* Exercise aim *
Show each line in the records that contains the word "smallest".

* The records *

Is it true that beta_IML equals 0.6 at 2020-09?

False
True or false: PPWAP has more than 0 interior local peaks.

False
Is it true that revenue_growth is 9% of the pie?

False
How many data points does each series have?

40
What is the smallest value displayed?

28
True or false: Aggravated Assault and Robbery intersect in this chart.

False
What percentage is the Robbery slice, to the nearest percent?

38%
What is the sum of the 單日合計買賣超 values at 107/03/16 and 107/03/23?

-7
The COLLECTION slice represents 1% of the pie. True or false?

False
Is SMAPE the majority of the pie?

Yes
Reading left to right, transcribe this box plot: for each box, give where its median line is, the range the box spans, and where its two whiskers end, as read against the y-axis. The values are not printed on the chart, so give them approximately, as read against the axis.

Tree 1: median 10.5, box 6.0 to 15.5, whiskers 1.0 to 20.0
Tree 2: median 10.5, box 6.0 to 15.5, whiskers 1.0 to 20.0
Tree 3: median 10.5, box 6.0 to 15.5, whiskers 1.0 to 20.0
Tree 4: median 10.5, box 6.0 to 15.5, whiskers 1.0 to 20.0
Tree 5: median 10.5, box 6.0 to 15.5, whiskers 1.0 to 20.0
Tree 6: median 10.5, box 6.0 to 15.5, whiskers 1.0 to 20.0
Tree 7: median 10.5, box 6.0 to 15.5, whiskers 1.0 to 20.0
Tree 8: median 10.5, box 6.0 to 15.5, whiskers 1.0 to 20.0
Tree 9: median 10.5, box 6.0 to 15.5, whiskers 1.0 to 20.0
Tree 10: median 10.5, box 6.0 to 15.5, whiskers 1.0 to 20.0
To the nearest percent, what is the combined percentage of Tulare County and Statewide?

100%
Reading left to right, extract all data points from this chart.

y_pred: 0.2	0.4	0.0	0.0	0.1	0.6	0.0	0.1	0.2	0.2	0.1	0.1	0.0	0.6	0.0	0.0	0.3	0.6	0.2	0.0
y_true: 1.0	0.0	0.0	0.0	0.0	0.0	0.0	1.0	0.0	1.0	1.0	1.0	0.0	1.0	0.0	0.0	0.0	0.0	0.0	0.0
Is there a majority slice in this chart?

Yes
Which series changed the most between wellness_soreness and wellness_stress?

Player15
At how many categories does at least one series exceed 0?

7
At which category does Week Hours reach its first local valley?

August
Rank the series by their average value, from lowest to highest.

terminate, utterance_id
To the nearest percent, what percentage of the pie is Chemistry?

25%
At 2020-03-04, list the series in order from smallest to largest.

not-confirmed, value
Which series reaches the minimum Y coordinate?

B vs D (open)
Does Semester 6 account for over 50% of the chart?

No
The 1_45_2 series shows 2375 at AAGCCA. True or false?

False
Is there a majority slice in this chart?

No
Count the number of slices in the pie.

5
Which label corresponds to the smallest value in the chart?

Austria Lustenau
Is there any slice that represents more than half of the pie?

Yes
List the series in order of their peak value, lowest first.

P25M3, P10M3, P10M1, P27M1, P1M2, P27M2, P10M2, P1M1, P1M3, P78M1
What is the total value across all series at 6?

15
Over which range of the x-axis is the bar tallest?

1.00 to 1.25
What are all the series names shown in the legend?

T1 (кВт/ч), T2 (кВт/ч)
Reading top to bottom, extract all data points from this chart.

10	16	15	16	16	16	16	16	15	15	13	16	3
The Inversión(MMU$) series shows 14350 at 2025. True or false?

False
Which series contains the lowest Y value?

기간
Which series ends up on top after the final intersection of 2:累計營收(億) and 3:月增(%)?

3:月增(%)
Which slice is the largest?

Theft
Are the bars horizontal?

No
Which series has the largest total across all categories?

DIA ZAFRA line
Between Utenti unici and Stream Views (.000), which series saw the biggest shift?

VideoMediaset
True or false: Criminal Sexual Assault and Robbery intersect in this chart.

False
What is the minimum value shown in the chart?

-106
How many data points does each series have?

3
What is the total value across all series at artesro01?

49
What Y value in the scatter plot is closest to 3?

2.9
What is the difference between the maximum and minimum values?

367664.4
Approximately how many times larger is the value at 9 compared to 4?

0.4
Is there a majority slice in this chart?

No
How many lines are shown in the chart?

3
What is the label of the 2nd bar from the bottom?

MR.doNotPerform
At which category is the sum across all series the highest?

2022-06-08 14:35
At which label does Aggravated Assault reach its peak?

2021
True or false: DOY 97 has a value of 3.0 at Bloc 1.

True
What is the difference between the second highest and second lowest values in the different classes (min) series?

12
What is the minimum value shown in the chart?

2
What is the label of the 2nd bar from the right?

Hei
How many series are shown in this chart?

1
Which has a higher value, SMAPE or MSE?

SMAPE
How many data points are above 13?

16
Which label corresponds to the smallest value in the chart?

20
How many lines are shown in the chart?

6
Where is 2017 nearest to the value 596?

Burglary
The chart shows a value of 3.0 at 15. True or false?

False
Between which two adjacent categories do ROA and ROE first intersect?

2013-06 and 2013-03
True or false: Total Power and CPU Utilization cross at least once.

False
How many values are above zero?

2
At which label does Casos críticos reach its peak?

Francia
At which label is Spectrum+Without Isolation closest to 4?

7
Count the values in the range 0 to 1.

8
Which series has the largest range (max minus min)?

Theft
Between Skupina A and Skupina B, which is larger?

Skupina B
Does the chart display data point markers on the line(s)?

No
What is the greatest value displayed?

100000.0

* Answer area *
What is the smallest value displayed?
At 2020-03-04, list the series in order from smallest to largest.
Which label corresponds to the smallest value in the chart?
Which label corresponds to the smallest value in the chart?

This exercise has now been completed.